Я выглянул из кибитки: всё было мрак и вихорь. Ветер выл с такой свирепой выразительностью, что казался одушевлённым; снег засыпал меня и Савельича; лошади шли шагом и скоро стали» (6, 406).
И вот что парадоксально: когда бы Гринёв приспособился к обстоятельствам, переждав, по совету ямщика, бурю па постоялом дворе, он бы не встретился с Пугачёвым в этой буре. И погиб бы неминуемо в буре бунта при самом его начале. Зримая разница между смирением и приспособляемостью.
Чем дальше мы следим за Гринёвым, тем всё более убеждаемся, что такова черта его характера: не беспокоиться за судьбу свою, вверяя её Всевышнему. Но то не пассивность вялой воли, но напротив — нравственная активность натуры. Пассивен Швабрин, когда, спасая жизнь, переходит на сторону Пугачёва. Активен Гринёв, когда смиренно готов принять собственную казнь, лишь только бы не участвовать в изменении существующего порядка вещей и не изменять своему внутреннему достоинству, которые он именует честью. Замечательно поведение Гринёва при аресте, когда, оговорённый Швабриным, он рискует потерять слишком многое, будучи причтённым несправедливо к бунтовщикам. Даже не задумавшись над возможной опасностью, он остаётся верен себе:
«Однако ж я не терял ни бодрости, ни надежды. Я прибегнул к утешению всех скорбящих и, впервые вкусив сладость молитвы, излиянной из чистого, но растерзанного сердца, спокойно заснул, не заботясь о том, что со мною будет» (6, 528).
Вообще молитва оказывается важнейшим состоянием человека в пространстве «Капитанской дочки». «…Молитва, — пишет И.А.Есаулов, — возникает в тексте повести в самых кульминационных, решающих, пороговых ситуациях»107.
Молитва есть проявление духовной активности человека.

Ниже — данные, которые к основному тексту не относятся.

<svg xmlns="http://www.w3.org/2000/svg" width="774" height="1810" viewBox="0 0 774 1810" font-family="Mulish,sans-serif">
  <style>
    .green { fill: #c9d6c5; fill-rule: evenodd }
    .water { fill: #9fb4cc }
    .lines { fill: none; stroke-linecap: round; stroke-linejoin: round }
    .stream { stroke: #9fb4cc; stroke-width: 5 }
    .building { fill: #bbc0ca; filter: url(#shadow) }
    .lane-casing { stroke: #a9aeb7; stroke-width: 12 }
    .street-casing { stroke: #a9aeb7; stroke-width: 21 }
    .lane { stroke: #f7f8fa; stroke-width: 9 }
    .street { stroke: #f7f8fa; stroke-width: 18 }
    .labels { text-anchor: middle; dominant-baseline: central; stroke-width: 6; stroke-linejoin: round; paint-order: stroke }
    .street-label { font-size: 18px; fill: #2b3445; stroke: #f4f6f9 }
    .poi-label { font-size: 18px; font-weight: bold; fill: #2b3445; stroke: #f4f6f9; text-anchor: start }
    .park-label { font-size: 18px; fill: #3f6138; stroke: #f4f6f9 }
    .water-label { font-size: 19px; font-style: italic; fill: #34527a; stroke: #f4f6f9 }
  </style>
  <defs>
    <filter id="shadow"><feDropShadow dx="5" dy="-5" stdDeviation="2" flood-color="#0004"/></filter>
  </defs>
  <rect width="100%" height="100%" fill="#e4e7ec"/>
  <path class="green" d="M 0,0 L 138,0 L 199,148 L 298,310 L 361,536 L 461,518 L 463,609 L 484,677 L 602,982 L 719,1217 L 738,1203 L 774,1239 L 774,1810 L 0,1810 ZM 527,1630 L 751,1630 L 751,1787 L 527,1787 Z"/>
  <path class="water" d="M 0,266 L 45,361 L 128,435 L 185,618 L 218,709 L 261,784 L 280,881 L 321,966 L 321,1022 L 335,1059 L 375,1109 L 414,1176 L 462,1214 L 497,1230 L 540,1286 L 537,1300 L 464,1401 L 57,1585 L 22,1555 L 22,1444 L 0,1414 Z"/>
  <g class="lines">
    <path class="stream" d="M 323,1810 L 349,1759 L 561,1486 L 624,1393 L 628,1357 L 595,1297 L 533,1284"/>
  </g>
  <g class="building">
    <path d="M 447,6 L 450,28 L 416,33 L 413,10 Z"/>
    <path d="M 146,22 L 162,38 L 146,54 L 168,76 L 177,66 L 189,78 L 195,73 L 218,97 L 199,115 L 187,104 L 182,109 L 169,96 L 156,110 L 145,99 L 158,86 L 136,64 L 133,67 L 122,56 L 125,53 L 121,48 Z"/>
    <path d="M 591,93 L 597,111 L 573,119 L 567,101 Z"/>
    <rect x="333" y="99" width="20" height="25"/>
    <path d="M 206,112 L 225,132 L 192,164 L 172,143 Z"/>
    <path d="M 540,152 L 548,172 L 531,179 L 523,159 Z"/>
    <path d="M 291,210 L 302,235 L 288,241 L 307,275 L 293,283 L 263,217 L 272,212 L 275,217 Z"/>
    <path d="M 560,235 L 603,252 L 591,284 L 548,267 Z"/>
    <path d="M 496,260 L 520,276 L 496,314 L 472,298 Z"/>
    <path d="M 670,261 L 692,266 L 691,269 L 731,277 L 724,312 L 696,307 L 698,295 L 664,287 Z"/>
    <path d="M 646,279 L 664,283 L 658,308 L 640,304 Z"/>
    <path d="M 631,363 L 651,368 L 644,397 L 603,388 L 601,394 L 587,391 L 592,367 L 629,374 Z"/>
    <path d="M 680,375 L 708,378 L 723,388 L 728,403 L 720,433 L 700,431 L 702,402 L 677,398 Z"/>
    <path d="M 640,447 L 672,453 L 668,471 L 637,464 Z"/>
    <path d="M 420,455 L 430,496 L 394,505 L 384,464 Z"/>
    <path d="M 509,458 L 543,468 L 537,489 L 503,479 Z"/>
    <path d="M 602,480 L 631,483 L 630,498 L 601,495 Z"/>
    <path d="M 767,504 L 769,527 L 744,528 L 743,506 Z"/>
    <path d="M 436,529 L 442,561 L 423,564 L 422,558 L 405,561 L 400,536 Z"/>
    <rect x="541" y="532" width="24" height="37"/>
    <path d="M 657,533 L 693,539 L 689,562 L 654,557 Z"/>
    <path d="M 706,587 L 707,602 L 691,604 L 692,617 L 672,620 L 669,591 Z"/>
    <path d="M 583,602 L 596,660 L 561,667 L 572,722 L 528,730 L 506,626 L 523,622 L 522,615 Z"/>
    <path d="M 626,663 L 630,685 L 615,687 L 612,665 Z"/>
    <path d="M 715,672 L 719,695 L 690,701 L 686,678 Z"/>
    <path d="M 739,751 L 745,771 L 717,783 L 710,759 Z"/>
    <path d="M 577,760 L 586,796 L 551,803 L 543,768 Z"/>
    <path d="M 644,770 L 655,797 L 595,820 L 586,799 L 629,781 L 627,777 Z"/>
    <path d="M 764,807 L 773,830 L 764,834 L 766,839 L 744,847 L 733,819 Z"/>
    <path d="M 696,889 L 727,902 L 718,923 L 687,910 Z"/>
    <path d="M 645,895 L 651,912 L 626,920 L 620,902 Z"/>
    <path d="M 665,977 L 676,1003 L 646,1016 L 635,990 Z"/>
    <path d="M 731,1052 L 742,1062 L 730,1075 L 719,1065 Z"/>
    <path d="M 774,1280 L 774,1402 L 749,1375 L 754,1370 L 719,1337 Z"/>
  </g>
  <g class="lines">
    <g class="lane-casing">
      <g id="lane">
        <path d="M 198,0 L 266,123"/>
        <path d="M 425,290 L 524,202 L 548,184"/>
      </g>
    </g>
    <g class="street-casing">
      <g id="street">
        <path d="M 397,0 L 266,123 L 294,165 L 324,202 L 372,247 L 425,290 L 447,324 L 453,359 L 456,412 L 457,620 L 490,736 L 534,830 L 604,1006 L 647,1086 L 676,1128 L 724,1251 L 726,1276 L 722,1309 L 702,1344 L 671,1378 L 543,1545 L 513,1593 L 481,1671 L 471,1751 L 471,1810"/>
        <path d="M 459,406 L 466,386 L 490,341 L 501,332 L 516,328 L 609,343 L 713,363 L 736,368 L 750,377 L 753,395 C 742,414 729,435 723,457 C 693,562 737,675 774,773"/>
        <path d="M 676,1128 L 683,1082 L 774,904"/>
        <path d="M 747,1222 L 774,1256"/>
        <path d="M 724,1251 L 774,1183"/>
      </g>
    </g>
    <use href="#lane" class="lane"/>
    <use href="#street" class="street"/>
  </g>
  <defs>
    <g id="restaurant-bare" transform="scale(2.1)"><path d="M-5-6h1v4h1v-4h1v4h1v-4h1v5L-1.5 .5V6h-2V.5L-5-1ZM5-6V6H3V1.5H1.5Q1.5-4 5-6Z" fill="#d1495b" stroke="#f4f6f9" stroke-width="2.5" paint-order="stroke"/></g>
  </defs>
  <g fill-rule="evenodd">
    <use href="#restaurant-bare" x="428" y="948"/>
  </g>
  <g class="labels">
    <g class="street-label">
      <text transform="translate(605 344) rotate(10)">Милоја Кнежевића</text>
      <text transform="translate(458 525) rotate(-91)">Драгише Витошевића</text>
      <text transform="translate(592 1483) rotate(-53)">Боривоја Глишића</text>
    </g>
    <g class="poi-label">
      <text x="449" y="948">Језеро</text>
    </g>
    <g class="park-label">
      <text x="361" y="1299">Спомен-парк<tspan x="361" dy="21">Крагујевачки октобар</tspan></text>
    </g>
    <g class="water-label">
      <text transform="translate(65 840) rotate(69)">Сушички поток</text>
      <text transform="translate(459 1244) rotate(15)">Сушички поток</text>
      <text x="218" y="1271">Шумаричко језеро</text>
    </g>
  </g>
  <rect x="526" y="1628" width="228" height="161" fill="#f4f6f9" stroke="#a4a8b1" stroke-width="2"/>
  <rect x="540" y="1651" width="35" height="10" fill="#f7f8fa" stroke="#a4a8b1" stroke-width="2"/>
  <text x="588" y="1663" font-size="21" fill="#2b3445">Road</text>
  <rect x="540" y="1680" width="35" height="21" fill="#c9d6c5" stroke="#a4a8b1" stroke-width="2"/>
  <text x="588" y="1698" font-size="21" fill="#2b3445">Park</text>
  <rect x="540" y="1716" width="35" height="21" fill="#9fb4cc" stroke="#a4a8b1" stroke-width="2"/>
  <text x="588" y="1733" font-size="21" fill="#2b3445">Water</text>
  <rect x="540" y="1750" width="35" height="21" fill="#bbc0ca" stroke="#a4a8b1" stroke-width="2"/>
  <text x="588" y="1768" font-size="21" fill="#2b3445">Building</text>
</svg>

Гринёв, должно заметить, активен постоянно, но эта активность проявляется то в непосредственном и очевидном смирении, когда речь заходит о нём самом, то в волевом действии, которое основано на вере в Промысл Божий, когда возникает опасность для кого-либо из ближних. Смертельно рискуя, он отправляется в стан пугачёвцев, лишь только узнаёт о печальной участи Маши Мироновой, своей невесты. Поездка к Пугачёву — именно одно из проявлений смирения, ибо он не бунтует против Бога, но надеется на Него, на Его защиту. Оттого-то он и не боится Пугачёва, открыто признаваясь тому, что станет воевать против него, если выберется к своим цел и невредим.
Бунт ищет справедливости в человеческом понимании её. И во имя этой «справедливости» — сеет зло, страдания и смерть. Так было всегда. Но это-то — самое уязвимое место человека (когда бы он задумался над тем всерьёз). Недаром святитель Василий Великий утверждал: если бы Бог был справедлив по человеческим меркам, то никому бы не спастись.
Сознавая то, мы можем уповать единственно на милосердие.
Бунт ищет справедливости, смирение молит о милосердии.
Эта коллизия обозначена в «Капитанской дочке»: Гринёв советует Пугачёву «прибегнуть к милосердию государыни». Пугачёв отвергает: «Поздно мне каяться. Для меня не будет помилования» (6, 507).
Никогда не поздно. Благоразумный разбойник был помилован на самом пороге смерти. Нежелание каяться и отвержение надежды на милосердие есть заурядное проявление безверия.
Осмысление милости как несомненной духовной ценности становится заботою автора «Капитанской дочки». И.А.Есаулов, проведя скрупулёзный анализ текста и подтверждая свой вывод многими доказательными примерами, утверждает: «В «Капитанской дочке» замечательна последовательная ориентация на «милость» (а не правосудие) и «благодать Божию»108.
Милость истекает от Благодати. Благодать же призывается благословением. Поэтому несомненна правота Есаулова, когда он, опираясь на многие же подтверждения, делает вывод: «Не должно удивлять и то, что проблема благословения является центральной проблемой поэтики «Капитанской дочки»109.
Итак, смирение опирается на молитву и через благословение стяжает упование на милосердие Промысла, осуществляемое через земную милость человека.
Каковы же плоды того и иного типа поведения, смирения и бунта?
Гринёв «был освобождён от заключения в конце 1774 года, по именному повелению; <…> он присутствовал при казни Пугачёва, который узнал его в толпе и кивнул ему головою, которая через минуту, мёртвая и окровавленная, показана была народу. Вскоре потом Пётр Андреевич женился на Марье Ивановне. Потомство их благоденствует в Симбирской губернии…» (6, 540).